Cassius Moye, the son of William, is born in 1843. He is captured during the Civil War, and develops tuberculosis. When he returns home, he writes The Lost Girl and Other Stories. His cousin Augustus runs the foundry. At his death in 1884, Cassius passes the Moye House to his publisher, who eventually sells it to Marjorie Moye Pearse, a descendant of Augustus, in 1946. The Moye House Writers’ Colony is established in 1953 to be located in the house where Cassius Moye was born. Culleton holds a Lost Girl celebration every October 27. Cecilia Burke, a descendant of Lucy Dunleavy, marries Daragh McCrohan and has two sons, Michan and Cathal. Both sons have hemophilia. Their factor VIII is a miracle treatment: it saved them before it killed them. “Factor VIII was a blood product manufactured as a powdered concentrate that caused blood to clot.” (p. 79). Michan, born in 1967, is spared HIV due to immunity or resistance, but acquires Hepatitis C. He becomes a poet and a professor at Gilbride College.

As a bachelor, Michan takes up residence in Moye House and publishes Lost Girls: An Anthology of Stories Written at Moye House Writers’ Colony. Cathal and his wife Lissa acquire HIV and die of AIDS, while their daughter Adair develops AIDS. Michan brings the orphan Adair, then 11, to Moye House in 1994. Rowan Kinnane is a fifth cousin of Adair McCrohan (Helen Dunleavy is four times great grandmother to both girls). Rowan, a descendant of Clara Dunleavy, befriends Adair, who is shunned at school for having AIDS. On October 28, 1995, Rowan, aged 12, disappears under suspicious circumstances. The police never solve her case.

Adair starts HAART treatment, an antiviral cocktail, in 1996. Adair experiences visions of Rowan.

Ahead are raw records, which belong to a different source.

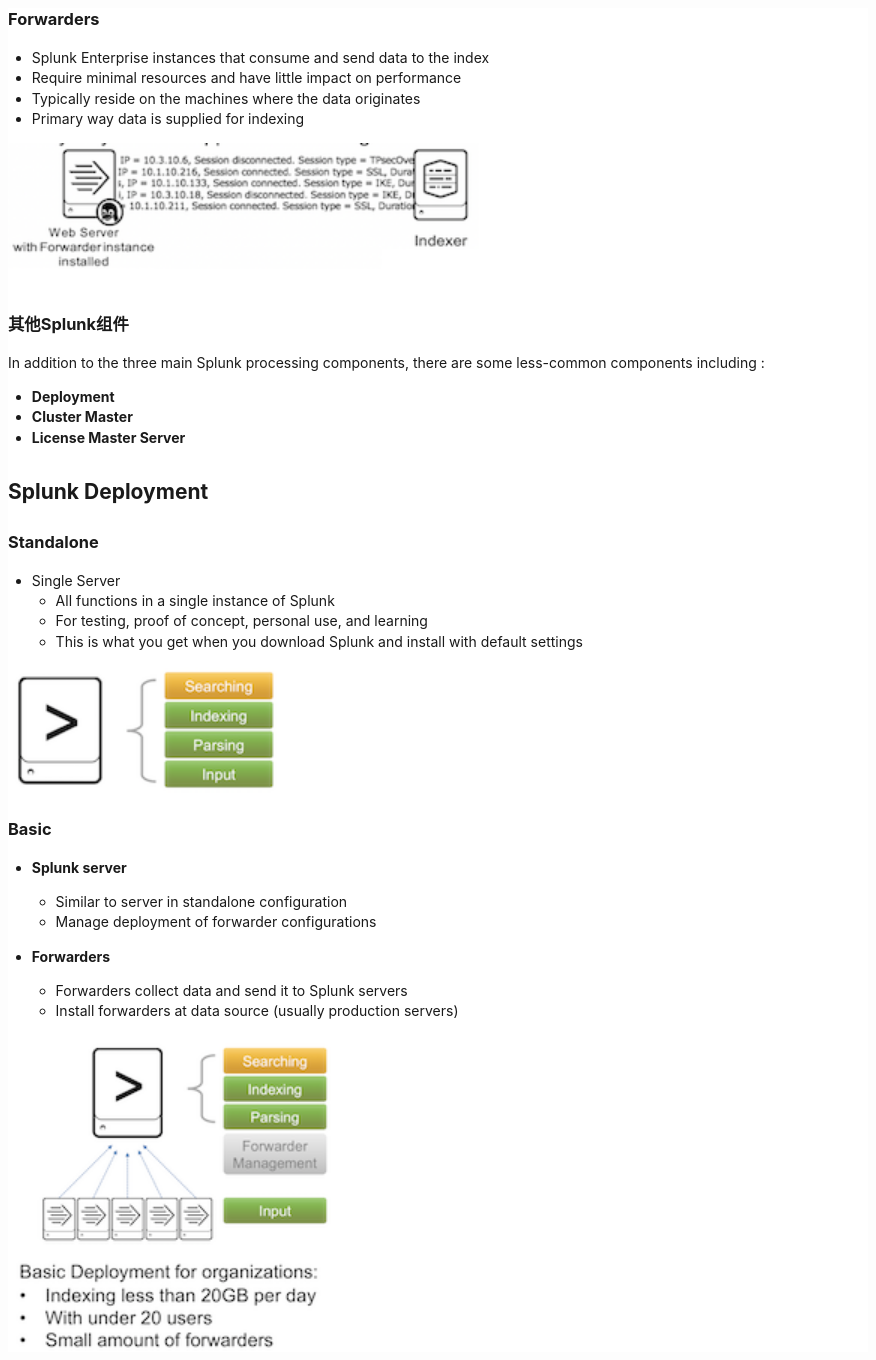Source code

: ### Forwarders

- Splunk Enterprise instances that consume and send data to the index
- Require minimal resources and have little impact on performance
- Typically reside on the machines where the data originates
- Primary way data is supplied for indexing

<div style="display:flex;"><img src="./images/splunkstart-4.png" alt="" style="zoom:150%;display:block;" align="left"/></div>

<br>

### 其他Splunk组件

In addition to the three main Splunk processing components, there are some less-common components including :

- **Deployment**
- **Cluster Master** 
- **License Master Server**

## Splunk Deployment

### Standalone

- Single Server
  - All functions in a single instance of Splunk
  - For testing, proof of concept, personal use, and learning
  - This is what you get when you download Splunk and install with default settings

<div style="display:flex;"><img src="./images/splunkstart-5.png" alt="" style="zoom:150%;display:block;" align="left"/></div>

### Basic

- **Splunk server**
  - Similar to server in standalone configuration
  - Manage deployment of forwarder configurations

- **Forwarders**
  - Forwarders collect data and send it to Splunk servers
  - Install forwarders at data source (usually production servers)

<div style="display:flex;"><img src="./images/splunkstart-6.png" alt="" style="zoom:150%;display:block;" align="left"/></div>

In 2010 while living in Brooklyn, she stops taking her medicines to be hospitalized with pneumonia. She returns to Moye House under the care of Michan, once again. Ciaran Riordan, a stepbrother of Rowan living in Ballyineen, Ireland, enrolls in the Moye House Writers’ Colony to research missing children, including Rowan. Both Adair and Ciaran investigate the disappearance of Rowan by eliminating suspects and finding clues associated with the rowan tree, or quicken tree, located next to the Rosary Chapel and a book of magic called A Charm for Lasting Love: Spells and Cures from Ireland, that includes a cure for the chronically ill.

Adair McCrohan explains hemophilia: “Culleton had known for a century that my family was cursed. Boys die. Girls live. At least this was how they put it before the disease was called by its proper name: hemophilia. From the Greek: haima = blood + philia = to love. Though ‘to love’ in this context is interpreted as “tendency to.” The blood doesn’t clot properly. Tendency to bleed. Women are carriers. Their sons get the disease but their daughters don’t.”